[Items from a dataset]
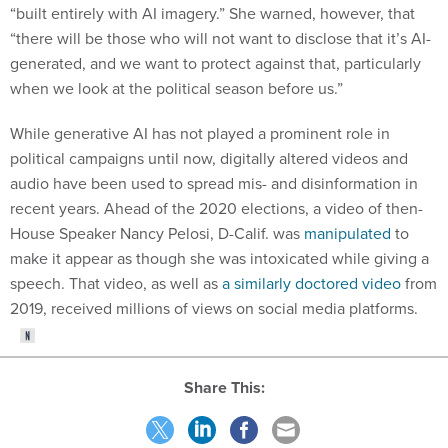
“built entirely with AI imagery.” She warned, however, that
“there will be those who will not want to disclose that it’s AI-
generated, and we want to protect against that, particularly
when we look at the political season before us.”
While generative AI has not played a prominent role in
political campaigns until now, digitally altered videos and
audio have been used to spread mis- and disinformation in
recent years. Ahead of the 2020 elections, a video of then-
House Speaker Nancy Pelosi, D-Calif. was
manipulated
to
make it appear as though she was intoxicated while giving a
speech. That video, as well as
a similarly doctored video
from
2019, received millions of views on social media platforms.
Share This:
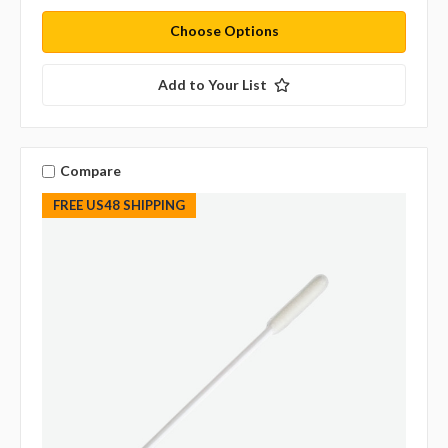
Choose Options
Add to Your List
Compare
FREE US48 SHIPPING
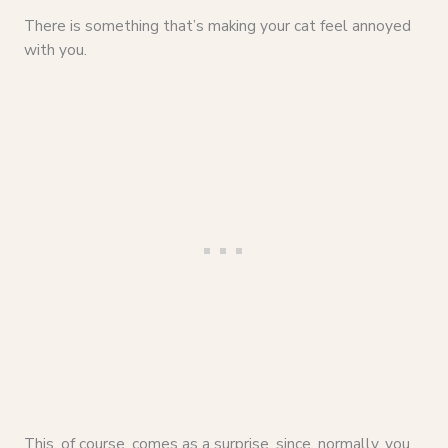
There is something that’s making your cat feel annoyed
with you.
This, of course, comes as a surprise, since, normally, you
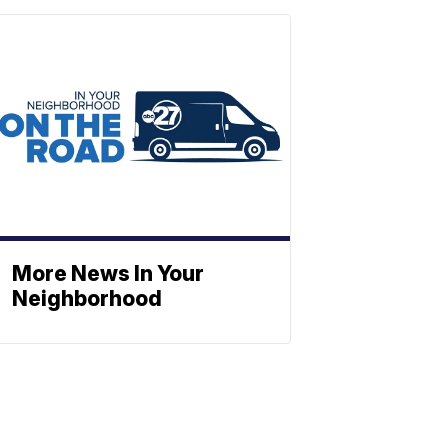
More News In Your
Neighborhood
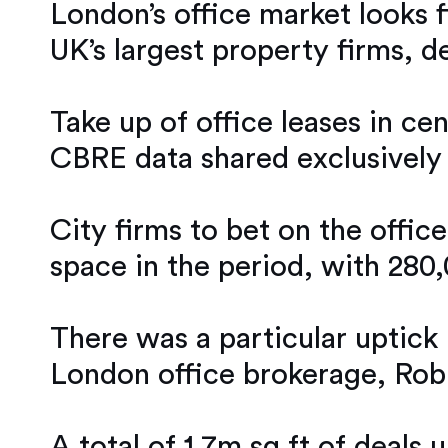
London’s office market looks f
UK’s largest property firms, 
Take up of office leases in ce
CBRE data shared exclusively
City firms to bet on the offic
space in the period, with 280,
There was a particular uptick 
London office brokerage, Rob
A total of 1.7m sq ft of deals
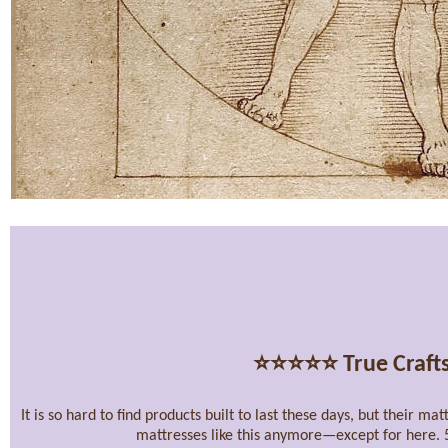
⭐⭐⭐⭐⭐
True Craft
It is so hard to find products built to last these days, but their m
mattresses like this anymore—except for here. 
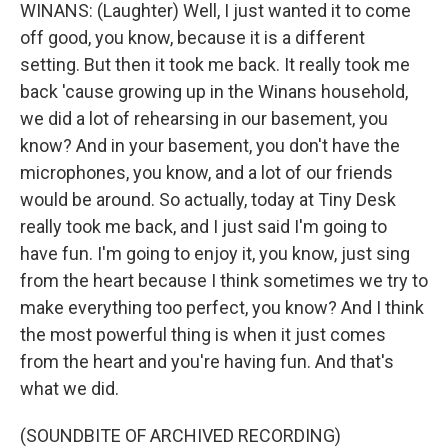
WINANS: (Laughter) Well, I just wanted it to come
off good, you know, because it is a different
setting. But then it took me back. It really took me
back 'cause growing up in the Winans household,
we did a lot of rehearsing in our basement, you
know? And in your basement, you don't have the
microphones, you know, and a lot of our friends
would be around. So actually, today at Tiny Desk
really took me back, and I just said I'm going to
have fun. I'm going to enjoy it, you know, just sing
from the heart because I think sometimes we try to
make everything too perfect, you know? And I think
the most powerful thing is when it just comes
from the heart and you're having fun. And that's
what we did.
(SOUNDBITE OF ARCHIVED RECORDING)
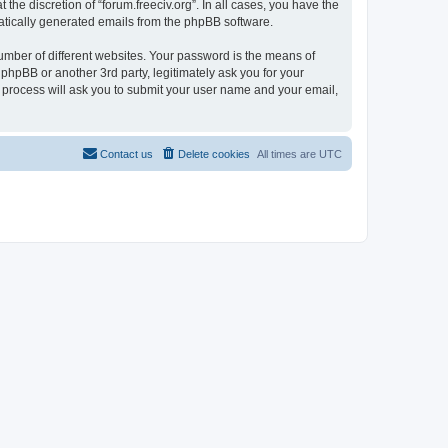
the discretion of “forum.freeciv.org”. In all cases, you have the
omatically generated emails from the phpBB software.
umber of different websites. Your password is the means of
 phpBB or another 3rd party, legitimately ask you for your
 process will ask you to submit your user name and your email,
Contact us
Delete cookies
All times are
UTC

▶ _Exercise requirements_
Edit the data by replacing "basement" with "garage" wherever it appears, keeping everything else the same. Leave the pictures out of your answer.

▶ _Written response_
“built entirely with AI imagery.” She warned, however, that
“there will be those who will not want to disclose that it’s AI-
generated, and we want to protect against that, particularly
when we look at the political season before us.”
While generative AI has not played a prominent role in
political campaigns until now, digitally altered videos and
audio have been used to spread mis- and disinformation in
recent years. Ahead of the 2020 elections, a video of then-
House Speaker Nancy Pelosi, D-Calif. was
manipulated
to
make it appear as though she was intoxicated while giving a
speech. That video, as well as
a similarly doctored video
from
2019, received millions of views on social media platforms.
Share This:
Choose Options
Add to Your List
Compare
FREE US48 SHIPPING
There is something that’s making your cat feel annoyed
with you.
This, of course, comes as a surprise, since, normally, you
More News In Your
Neighborhood
London’s office market looks f
UK’s largest property firms, 
Take up of office leases in ce
CBRE data shared exclusively
City firms to bet on the offic
space in the period, with 280,
There was a particular uptick 
London office brokerage, Rob
A total of 1.7m sq ft of deals
⭐⭐⭐⭐⭐
True Craft
It is so hard to find products built to last these days, but their m
mattresses like this anymore—except for here. 
WINANS: (Laughter) Well, I just wanted it to come
off good, you know, because it is a different
setting. But then it took me back. It really took me
back 'cause growing up in the Winans household,
we did a lot of rehearsing in our garage, you
know? And in your garage, you don't have the
microphones, you know, and a lot of our friends
would be around. So actually, today at Tiny Desk
really took me back, and I just said I'm going to
have fun. I'm going to enjoy it, you know, just sing
from the heart because I think sometimes we try to
make everything too perfect, you know? And I think
the most powerful thing is when it just comes
from the heart and you're having fun. And that's
what we did.
(SOUNDBITE OF ARCHIVED RECORDING)
the discretion of “forum.freeciv.org”. In all cases, you have the
omatically generated emails from the phpBB software.
umber of different websites. Your password is the means of
 phpBB or another 3rd party, legitimately ask you for your
 process will ask you to submit your user name and your email,
Contact us
Delete cookies
All times are
UTC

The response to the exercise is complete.